La semana pasada entré a comprar en un chino. En una tienda regentada por (supongo) inmigrantes chinos, ya me entiende usted.
Sé que así he contribuido a aumentar la presión con que los mercados asiáticos asfixian la economía mundial. Reconozco que detrás del made in china habrá quizás alguna tétrica lonja en el barrio más lúgubre de Shanghai donde familias hacinadas trabajan 24 horas al día por cuatro míseros yuangs, pero… En mi descargo declaro que tenía prisa. Y, sobre todo, que sólo buscaba un simple e inocente papá noel. Uno de esos que cada vez que das al ‘on’ mueve el culo al tiempo que suena una melodía kitsch y en sus ojos se encienden lucecitas de colores que, misteriosamente, fascinan a los críos.
Pagué 28 eurillos por él. No recibí ticket alguno, y sólo cuando puse cara de besugo la dependienta me alcanzó con desgana una bolsa de plástico reutilizada para guardar el muñeco. Antes de llevármelo, eso sí, se cercioró con una batería de quita y pon que el culo del papá noel se agitaba, la música sonaba y las luces brillaban. «Hasta plonto», me dijo al salir después de negarme a comprar también allí un paquete de pilas.

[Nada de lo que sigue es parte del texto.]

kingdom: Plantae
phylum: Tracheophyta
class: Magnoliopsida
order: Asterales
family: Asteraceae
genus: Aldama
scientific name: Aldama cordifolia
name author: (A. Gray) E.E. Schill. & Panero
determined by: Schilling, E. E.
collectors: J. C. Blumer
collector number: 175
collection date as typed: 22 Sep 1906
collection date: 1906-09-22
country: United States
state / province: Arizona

Cinco minutos y cien metros después, cuando lo desenvolví en el salón de mi casa, el flamante regalo era ya material de derribo. Las pilas que le puse (alcalinas, patrias, nuevas) no activaron ni bien ni mal el bicho y su cabeza rodó por el parqué en cuanto lo giré para comprobar las conexiones.
Volví al chino con el guiñapo. No hizo falta decir nada para que la dependienta mutara la cara de amabilidad por un hosco rictus, mientras repetía ante las decenas de clientes que pululaban por la tienda «juguete bueno, juguete bueno; no mi culpa, no mi culpa; tú romper, tú romper». Abrumado, lo único que se me ocurrió para recuperar cierta dignidad fue abonar dos euros más por las pilas que había rechazado por la mañana. Un papá noel decapitado descansa desde entonces en mi trastero cantando jingle bells.